Region: Foxwoods’ quarterly revenues drop almost 7 percent
Mashantucket — Foxwoods Resort Casino's net revenue fell 6.9 percent in the quarter that ended March 31, a similar result to that reported last week by Mohegan Sun, which had a 7.4 percent decline.
The period from January through March marked the second full quarter in which the southeastern Connecticut casinos have contended with competition from MGM Springfield, the $1 billion resort casino that opened last fall in western Massachusetts.
Foxwoods posted its quarterly report Friday on the website of the Electronic Municipal Markets Access system. It shows that the Mashantucket Pequot-owned casino had net revenue of $189.8 million in the quarter, a $14.1 million decrease over the same quarter the previous year.
Gaming revenue totaled $159.6 million, 77.5 percent of gross revenue.

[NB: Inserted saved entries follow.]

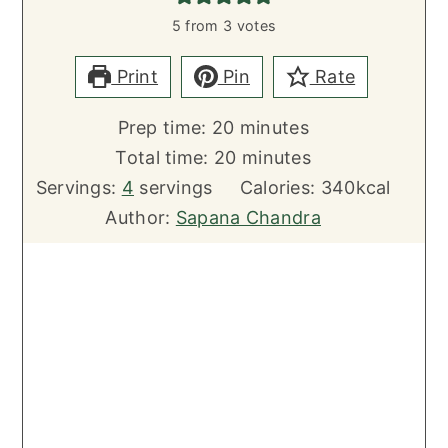
5
from
3
votes
Print
Pin
Rate
minutes
Prep time:
20
minutes
minutes
Total time:
20
minutes
Servings:
4
servings
Calories:
340
kcal
Author:
Sapana Chandra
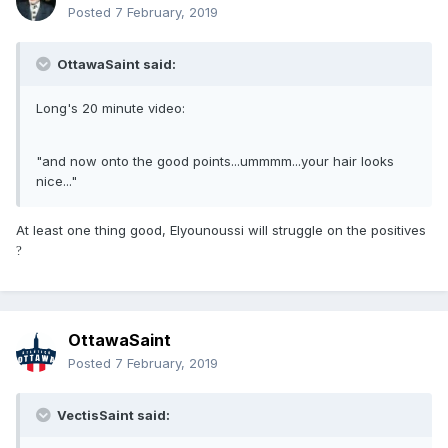
Posted
7 February, 2019
OttawaSaint said:
Long's 20 minute video:
"and now onto the good points...ummmm...your hair looks
nice..."
At least one thing good, Elyounoussi will struggle on the positives
?
OttawaSaint
Posted
7 February, 2019
VectisSaint said:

Foxwoods' earnings before interest, taxes, depreciation and amortization, or EBITDA, totaled $29.9 million for the quarter, down 21.6 percent.
Payroll costs during the quarter were lower by $900,000, or 1.2 percent. So far this year, Foxwoods has reduced the number of full-time equivalent employees, or FTEs, by about 266, the report says.
Foxwoods reported a substantial decline in table games “drop,” the amount of wagers placed by gamblers. For the quarter, the drop was down 11 percent to $241.2 million. Of that, the casino kept $44.1 million for a “hold” percentage of 18.3 percent. Table-games revenue declined 7.8 percent while poker revenue was down 16.6 percent. Slot-machine revenue was down 7.6 percent to $105.5 million.
Gross nongaming revenue from food-and-beverage sales, entertainment and retail totaled $46.3 million, down 3.8 percent.
As of March 31, the Mashantuckets' outstanding long-term debt was nearly $1.9 billion. The debt has grown since the tribe's 2013 emergence from a restructuring process that reduced its debt from more than $2.2 billion to $1.7 billion. In 2014, the tribe defaulted on the terms of the restructuring agreement and has been operating under a forbearance agreement last extended to June 30.
Under such agreements, lenders agree to “forbear” from taking debt-collection action.